Since May 2018, he has been the coordinator of the community development section of the Hahatay center in which multiple work sectors are covered and where he cooperates with young people and women mainly.
Hahatay is a meeting space that unites a group of people with the same concern and commitment to get involved in integral human development. The activities developed in the center have focused specifically since 2012 on reflection and work around concepts such as the relationship with the other, the reception or the “Teranga” that has to do with exchange.
The position of Africa and Africans in the world is part of the daily reflections and debates in Hahatay. They work closely with young people to jointly discover what they can bring to the world as Africans. In this framework, they work from the participatory construction at the same time as discourse, intention, and action.
Gildas Guiella
Ouagadougou, Burkina Faso
www.ouagalab.com

The OuagaLab, the first fab lab in Burkina Faso, was created in December 2011 at the initiative of Gildas Guiella and a dozen young Burkinabe who participated in the third edition of the InnovAfrica Forum, which took place in Ouagadougou that same year.
Established informally and temporarily housed in the premises of the Yam Pukri association in Ouagadougou, the OuagaLab organized in 2012 its first activities around the assembly of a numerical control milling machine, the presentation of open-source computer programs, and the programming of cards Arduino. Subsequently, in 2013, a Pigott wind turbine was manufactured, which will be presented in Abidjan during the fifth edition of InnovAfrica.
In 2014, through crowdfunding, the OuagaLab obtained the necessary funding to set up its own space that is built with their own hands by the members of this fab lab. The OuagaLab team has grown over the years maintaining a spirit of transforming obstacles into opportunities through collective intelligence, solidarity, and exchange. Currently, from the OuagaLab, they work on the development of tools to improve well-being and health conditions such as Carto Malaria, a project to geolocate areas of illegal dumping of waste that, with the presence of stagnant water, become areas risk in malaria transmission or “ECOLE LIBRE DU FASO” a briefcase with all the open-source data accessible from a simple mobile phone to make this knowledge accessible without the need for the internet.
Nana Kadidjatou Abdou Mounkaila
Niamey, Niger
www.arenetheatre.blogspot.com

Born in Zinder (Niger) in 1982, Nana holds a diploma in Administration and Management of Cultural Projects obtained in 2011 in Niamey. After graduating, she carried out cultural management internships in Niamey, Ouagadougou, Togo, Luxembourg, and Montbéliard.
Mother of two boys and a girl, she currently works for the Arène Théâtre company. For 6 years she has been in charge of the administrative and accounting matters for the activities of this company as well as the Émergences Festival, a theater festival based in Niamey that promotes theatrical shows in small proximity spaces.

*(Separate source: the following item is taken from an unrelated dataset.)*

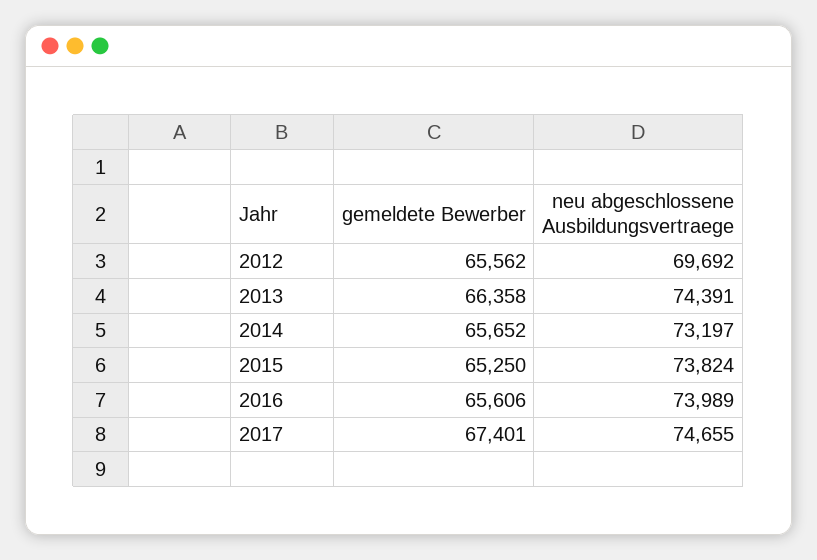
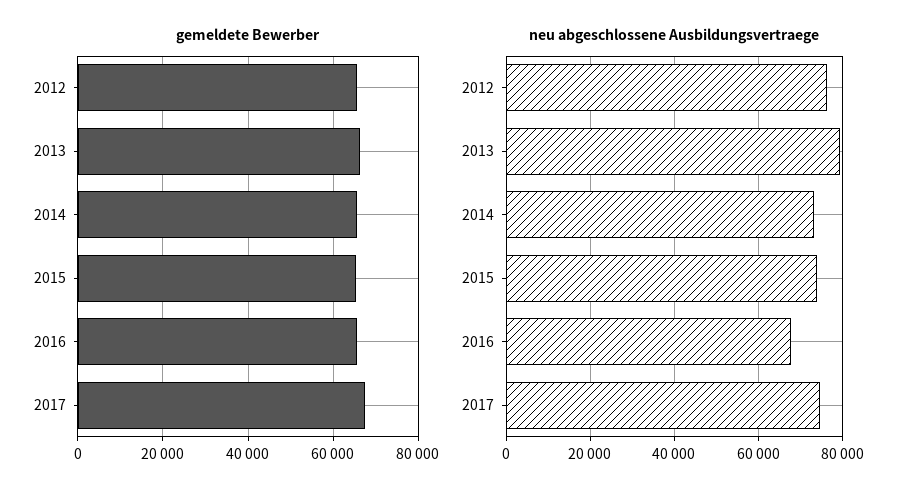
neu abgeschlossene Ausbildungsvertraege, 2012: 69692 -> 76000
neu abgeschlossene Ausbildungsvertraege, 2013: 74391 -> 80000
neu abgeschlossene Ausbildungsvertraege, 2016: 73989 -> 68000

For just one year the Arène Théâtre company has had its own space in the Séno district, in the north of Niamey. This district was founded in 2012 to host people who were victims of the heavy floods in August of that same year, it is a neighborhood with all kinds of deficiencies and it is also a place of reception for migrants from other African countries.
In this way, thanks to its location, the company links its activities with a particularly underserved and marginalized population. In its recently created space, Arène Théâtre hosts, for example, part of the programming of the Bijini Bijini festival of street arts, also offering artistic and cultural training to people who live in the vicinity.